Study material -
+++

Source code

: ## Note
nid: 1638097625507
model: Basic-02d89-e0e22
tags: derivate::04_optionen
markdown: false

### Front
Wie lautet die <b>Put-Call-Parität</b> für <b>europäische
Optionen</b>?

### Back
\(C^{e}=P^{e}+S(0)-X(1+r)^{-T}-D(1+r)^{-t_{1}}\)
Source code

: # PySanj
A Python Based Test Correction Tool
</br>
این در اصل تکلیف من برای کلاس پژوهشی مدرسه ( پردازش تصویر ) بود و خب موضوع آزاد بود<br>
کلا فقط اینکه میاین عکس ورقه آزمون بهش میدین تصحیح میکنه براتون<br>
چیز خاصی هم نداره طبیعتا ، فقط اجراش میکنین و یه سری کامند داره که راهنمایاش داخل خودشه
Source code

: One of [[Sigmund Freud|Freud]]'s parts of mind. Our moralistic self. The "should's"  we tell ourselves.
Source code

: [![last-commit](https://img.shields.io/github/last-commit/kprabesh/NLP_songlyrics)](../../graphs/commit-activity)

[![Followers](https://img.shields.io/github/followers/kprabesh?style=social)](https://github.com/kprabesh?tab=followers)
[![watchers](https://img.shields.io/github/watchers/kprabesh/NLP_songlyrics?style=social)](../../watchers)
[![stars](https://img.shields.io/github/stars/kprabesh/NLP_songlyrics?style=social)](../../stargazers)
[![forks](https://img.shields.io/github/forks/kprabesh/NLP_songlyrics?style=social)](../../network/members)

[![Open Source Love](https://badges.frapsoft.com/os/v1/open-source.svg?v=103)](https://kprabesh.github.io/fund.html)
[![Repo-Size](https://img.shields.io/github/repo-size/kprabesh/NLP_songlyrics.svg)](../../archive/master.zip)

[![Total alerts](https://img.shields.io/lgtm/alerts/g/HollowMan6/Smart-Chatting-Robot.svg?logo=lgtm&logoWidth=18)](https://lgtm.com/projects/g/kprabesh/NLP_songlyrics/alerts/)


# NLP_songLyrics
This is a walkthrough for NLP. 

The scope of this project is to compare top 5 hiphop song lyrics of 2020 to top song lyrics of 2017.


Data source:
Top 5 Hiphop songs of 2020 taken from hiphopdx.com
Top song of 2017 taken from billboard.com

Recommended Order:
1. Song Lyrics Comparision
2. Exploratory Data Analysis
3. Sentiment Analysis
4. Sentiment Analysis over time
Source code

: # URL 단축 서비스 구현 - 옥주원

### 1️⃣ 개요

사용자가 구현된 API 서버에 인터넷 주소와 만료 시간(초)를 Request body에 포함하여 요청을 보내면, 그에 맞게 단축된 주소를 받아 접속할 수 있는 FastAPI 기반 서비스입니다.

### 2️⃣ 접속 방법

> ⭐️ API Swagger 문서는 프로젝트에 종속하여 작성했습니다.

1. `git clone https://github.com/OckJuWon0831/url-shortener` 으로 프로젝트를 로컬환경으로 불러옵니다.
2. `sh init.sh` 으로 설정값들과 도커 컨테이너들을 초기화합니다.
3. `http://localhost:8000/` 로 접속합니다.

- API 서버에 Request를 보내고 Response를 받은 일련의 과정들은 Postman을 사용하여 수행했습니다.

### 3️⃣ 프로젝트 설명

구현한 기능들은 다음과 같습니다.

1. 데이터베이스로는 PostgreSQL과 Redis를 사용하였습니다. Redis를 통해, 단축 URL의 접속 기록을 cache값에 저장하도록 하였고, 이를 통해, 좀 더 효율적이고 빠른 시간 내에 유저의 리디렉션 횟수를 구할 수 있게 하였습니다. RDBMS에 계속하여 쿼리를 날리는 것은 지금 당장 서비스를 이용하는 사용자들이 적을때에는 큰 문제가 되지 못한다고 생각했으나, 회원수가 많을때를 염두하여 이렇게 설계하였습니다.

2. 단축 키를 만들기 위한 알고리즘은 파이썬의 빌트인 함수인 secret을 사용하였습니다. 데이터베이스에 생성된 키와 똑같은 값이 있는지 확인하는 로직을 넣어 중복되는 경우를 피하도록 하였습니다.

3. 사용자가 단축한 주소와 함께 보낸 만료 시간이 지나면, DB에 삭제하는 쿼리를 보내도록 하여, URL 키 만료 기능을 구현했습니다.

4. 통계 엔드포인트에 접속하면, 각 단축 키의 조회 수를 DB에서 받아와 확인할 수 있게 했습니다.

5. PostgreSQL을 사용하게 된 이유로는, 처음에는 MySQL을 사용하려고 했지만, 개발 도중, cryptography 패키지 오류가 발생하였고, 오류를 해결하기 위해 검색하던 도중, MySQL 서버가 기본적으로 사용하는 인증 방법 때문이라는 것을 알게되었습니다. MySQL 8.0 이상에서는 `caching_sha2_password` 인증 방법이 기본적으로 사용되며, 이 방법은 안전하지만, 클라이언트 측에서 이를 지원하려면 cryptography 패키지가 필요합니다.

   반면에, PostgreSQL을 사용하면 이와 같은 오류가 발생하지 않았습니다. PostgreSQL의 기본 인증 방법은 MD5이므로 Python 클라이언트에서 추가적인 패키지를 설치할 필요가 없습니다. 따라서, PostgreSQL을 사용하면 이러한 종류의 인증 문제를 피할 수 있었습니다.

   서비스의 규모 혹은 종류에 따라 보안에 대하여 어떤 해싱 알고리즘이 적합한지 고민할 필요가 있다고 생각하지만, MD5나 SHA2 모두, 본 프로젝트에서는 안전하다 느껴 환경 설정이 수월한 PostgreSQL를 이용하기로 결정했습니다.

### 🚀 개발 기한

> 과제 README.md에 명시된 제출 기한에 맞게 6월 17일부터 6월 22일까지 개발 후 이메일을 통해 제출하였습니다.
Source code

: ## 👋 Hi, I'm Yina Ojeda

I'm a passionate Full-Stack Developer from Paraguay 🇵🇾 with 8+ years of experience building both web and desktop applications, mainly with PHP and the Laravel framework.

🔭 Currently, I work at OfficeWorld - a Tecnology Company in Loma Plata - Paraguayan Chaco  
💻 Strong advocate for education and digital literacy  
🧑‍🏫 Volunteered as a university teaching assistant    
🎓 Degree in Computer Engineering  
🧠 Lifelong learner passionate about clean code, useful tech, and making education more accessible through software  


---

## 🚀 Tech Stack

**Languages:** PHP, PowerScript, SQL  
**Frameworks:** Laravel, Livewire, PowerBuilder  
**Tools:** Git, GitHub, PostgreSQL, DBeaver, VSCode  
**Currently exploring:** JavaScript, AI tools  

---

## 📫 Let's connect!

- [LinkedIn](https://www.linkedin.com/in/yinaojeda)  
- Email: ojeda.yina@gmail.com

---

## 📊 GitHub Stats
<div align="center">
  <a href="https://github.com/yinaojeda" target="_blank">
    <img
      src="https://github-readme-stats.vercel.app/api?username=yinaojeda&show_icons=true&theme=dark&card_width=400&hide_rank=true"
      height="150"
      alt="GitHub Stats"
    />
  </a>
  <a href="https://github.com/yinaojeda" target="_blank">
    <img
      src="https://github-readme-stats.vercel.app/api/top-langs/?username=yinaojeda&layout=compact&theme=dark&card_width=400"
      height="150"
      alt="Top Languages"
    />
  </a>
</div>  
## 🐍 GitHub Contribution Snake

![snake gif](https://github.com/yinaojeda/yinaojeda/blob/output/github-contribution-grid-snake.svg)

+++

Work required - Set down exactly, and only, the lines from the one containing "## 🐍 GitHub Contribution Snake" through the final line of the entries above.

Written reply -
## 🐍 GitHub Contribution Snake

![snake gif](https://github.com/yinaojeda/yinaojeda/blob/output/github-contribution-grid-snake.svg)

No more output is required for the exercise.